The boxing match that cured me of following boxing
The boxing match that cured me of following boxing
Got our first TV in ’51 when I was 6. A sports fan, I watched the White Sox and the only other major televised sport, boxing. Most Friday nights watched boxing matches sponsored by Pabst Blue Ribbon Beer. That year I witnessed sadly as Joe Louis got hammered in the first round by a much younger Rocky Marciano. It was the last of the Brown Bomber’s 123 amateur and pro bouts.
On March 24, 1962, I watched my last boxing match. Benny ‘The Kid’ Paret was defending his welterweight crown against Emile Griffiths. Tho not reported beforehand, the 2 almost started fighting at the weigh-in. Paret touched Griffith’s butt and called him a maricon (faggot) alluding to Griffith’s rumored homosexuality.
Big mistake, as Griffith got fired up to avenge, at the time, the worst possible insult. In Round 12 Griffith pinned Paret up against the ropes and pounded him into a coma from which he never woke up. I watched him die standing up. His demise began a death knell for boxing as a premier US sport and rightly so, tho it's still around in the cultural shadows. It also ended my fascination with 2 men trying to kill each other for money and fan enjoyment. Seeing one such death in real time was enough for me.
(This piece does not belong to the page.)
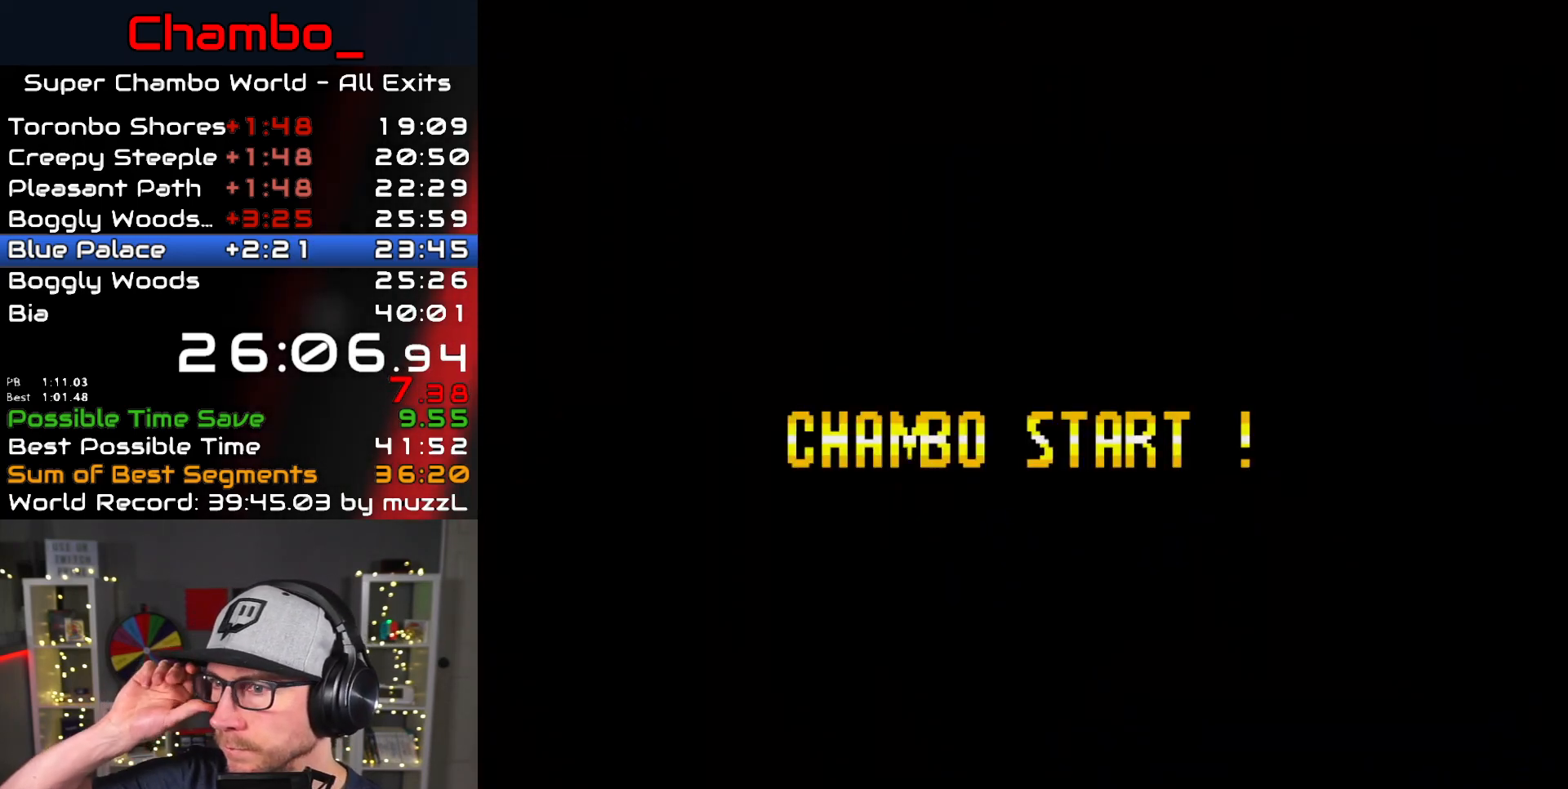
{"dt_ms": 500, "buttons": [], "events": []}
I’d largely suppressed my memory of that fight 62 years ago. It bubbled up from my subconscious recently upon hearing of the Chicago Lyric Opera production of ‘Champion’, a jazz opera of Griffith's tortured life. He fought for 15 years after the Paret fight, but his KO’s and wins went way down. He admitted pulling his his punches to avoid killing another fighter. Griffith won 3 different weight titles. But he’d likely have traded them all for Paret surviving his pugilistic blows.